When to use which: use $() every time. Only reach for backticks if you are forced to edit ancient scripts and want to stay consistent with the surrounding style — and even then, consider modernizing.

Arithmetic with $(( ))

Bash variables are normally just text. To do real math you use arithmetic expansion: $(( expression )). The double parentheses tell Bash “treat what is inside as numbers.” Inside them you do not need a $ before variable names (though it is allowed).

#!/usr/bin/env bash
disk_used=42
disk_total=100
percent=$(( disk_used * 100 / disk_total ))
echo "Disk is ${percent}% used"

Output:

Disk is 42% used

Supported operators include + - * / (add, subtract, multiply, divide), % (remainder/modulo), and ** (power).
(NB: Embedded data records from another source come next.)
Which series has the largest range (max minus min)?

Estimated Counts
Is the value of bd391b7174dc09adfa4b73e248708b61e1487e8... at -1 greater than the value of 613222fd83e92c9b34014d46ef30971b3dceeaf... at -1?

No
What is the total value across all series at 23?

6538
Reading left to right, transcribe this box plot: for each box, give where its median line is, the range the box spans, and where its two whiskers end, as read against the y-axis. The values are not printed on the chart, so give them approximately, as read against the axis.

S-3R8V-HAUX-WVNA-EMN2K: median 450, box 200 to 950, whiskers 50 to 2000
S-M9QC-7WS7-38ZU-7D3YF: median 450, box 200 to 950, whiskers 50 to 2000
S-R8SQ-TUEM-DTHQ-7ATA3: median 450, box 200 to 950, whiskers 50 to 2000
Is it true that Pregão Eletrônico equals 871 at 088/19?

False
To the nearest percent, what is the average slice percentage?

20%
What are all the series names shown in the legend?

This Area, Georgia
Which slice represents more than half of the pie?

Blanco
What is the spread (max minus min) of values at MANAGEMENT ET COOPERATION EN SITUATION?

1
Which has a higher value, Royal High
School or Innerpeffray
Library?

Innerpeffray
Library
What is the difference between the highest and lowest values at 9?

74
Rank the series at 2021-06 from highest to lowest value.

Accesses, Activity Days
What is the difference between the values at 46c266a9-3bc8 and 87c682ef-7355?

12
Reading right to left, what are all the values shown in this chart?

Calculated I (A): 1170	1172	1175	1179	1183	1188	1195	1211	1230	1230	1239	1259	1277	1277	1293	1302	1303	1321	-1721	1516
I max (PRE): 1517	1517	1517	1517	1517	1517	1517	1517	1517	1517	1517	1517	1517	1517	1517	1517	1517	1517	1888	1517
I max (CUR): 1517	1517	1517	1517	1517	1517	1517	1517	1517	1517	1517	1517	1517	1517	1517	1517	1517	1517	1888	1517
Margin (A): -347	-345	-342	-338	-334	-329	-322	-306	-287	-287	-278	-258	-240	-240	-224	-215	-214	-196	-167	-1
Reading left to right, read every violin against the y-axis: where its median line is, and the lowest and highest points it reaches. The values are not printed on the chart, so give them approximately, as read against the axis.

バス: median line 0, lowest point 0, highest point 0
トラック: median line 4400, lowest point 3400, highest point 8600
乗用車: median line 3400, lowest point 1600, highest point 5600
Comparisons like <, >, and == return 1 for true and 0 for false.

#!/usr/bin/env bash
total=$(( 2 ** 10 ))        # power
remainder=$(( 17 % 5 ))     # modulo
echo "1024? $total  remainder? $remainder"

Output:

1024? 1024  remainder? 2

Gotcha: Bash arithmetic is integer only. $(( 7 / 2 )) gives 3, not 3.5. For decimals use a tool like bc (an arbitrary-precision calculator: echo "scale=2; 7/2" | bc) or awk.

A practical counter

Combine substitution and arithmetic to build a running total — common in loops that tally results.

#!/usr/bin/env bash
errors=$(grep -c "error" /var/log/syslog)
warnings=$(grep -c "warning" /var/log/syslog)
issues=$(( errors + warnings ))
echo "Found $issues issues ($errors errors, $warnings warnings)"

Output:

Found 37 issues (12 errors, 25 warnings)

(grep -c counts matching lines, so each substitution returns a number ready for math.)

The let command

let is an older way to evaluate arithmetic. It performs the math but does not print or return a value the way $(( )) does — you assign inside it.

#!/usr/bin/env bash
count=5
let count=count+1
let "count += 10"      # quotes needed when using spaces
echo "Count is $count"

Output:

Count is 16

When to use let vs $(( )): prefer $(( )) for computing a value you want to store or print, because it reads more clearly and is the standard idiom. Use let (or its cousin (( )) with no $) mainly for in-place updates like incrementing a loop counter: (( count++ )).

Best Practices

  • Always use $(command), never backticks, in new scripts — it nests cleanly and reads better.
  • Quote your substitutions (var="$(...)") to protect against spaces, newlines, and empty results.
  • Remember Bash math is integer-only; switch to bc or awk when you need decimals.
  • Inside $(( )) you can skip the $ before variable names, but stay consistent across your script.
  • Prefer $(( )) for producing values and (( )) / let for in-place counter updates.
  • Check that a captured command actually succeeded — a failed command may return an empty string and silently break later logic.